The problem:
With the images removed, repeat the data below exactly.

· · · · ·

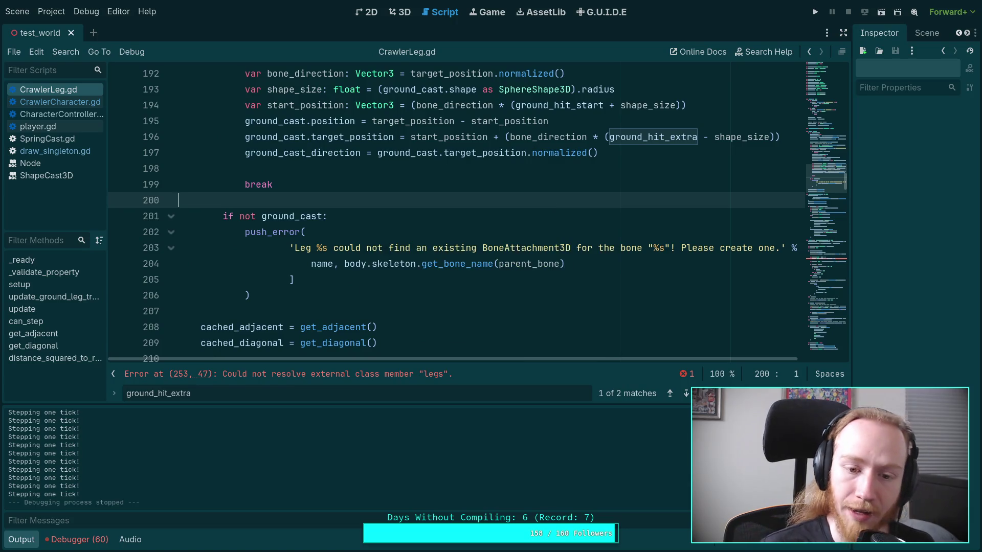
left_click(61, 104)
left_click(74, 91)
scroll(391, 216, "up", 1)
scroll(391, 216, "up", 4)
key("Escape")
- Change line 15's range minimum and line 16's default for ground_hit_extra from 0.0 to 0.05
scroll(511, 307, "up", 20)
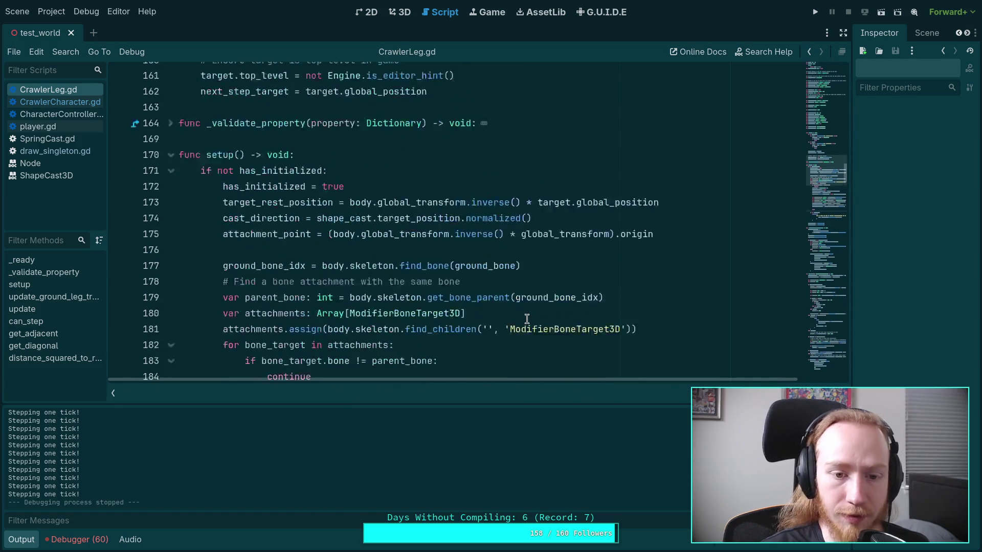
scroll(476, 302, "up", 14)
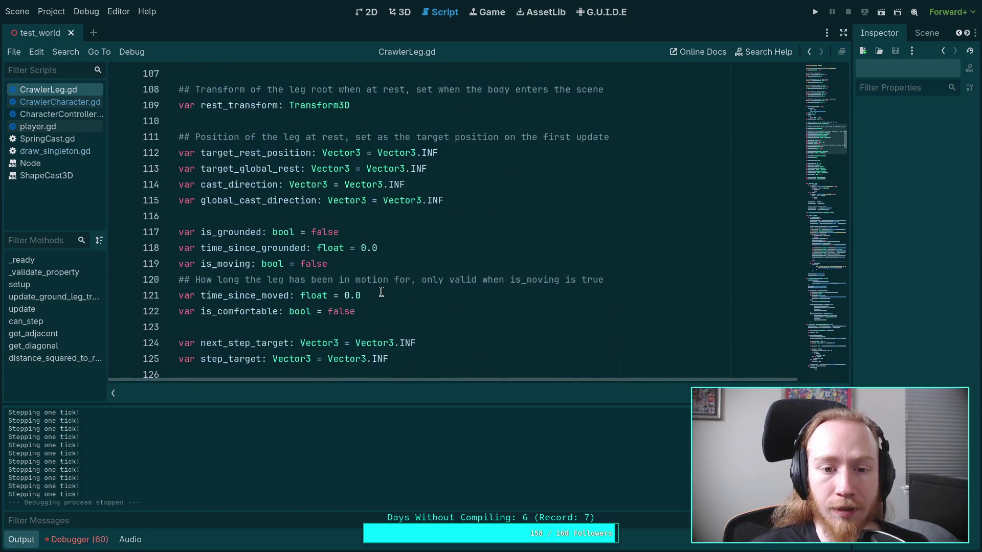
scroll(358, 289, "up", 7)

· · · · ·

Solution for this task:
left_click(61, 104)
left_click(74, 91)
scroll(391, 216, "up", 1)
scroll(391, 216, "up", 4)
key("Escape")
- Change line 15's range minimum and line 16's default for ground_hit_extra from 0.0 to 0.05
scroll(511, 307, "up", 20)
scroll(476, 302, "up", 14)
scroll(358, 289, "up", 7)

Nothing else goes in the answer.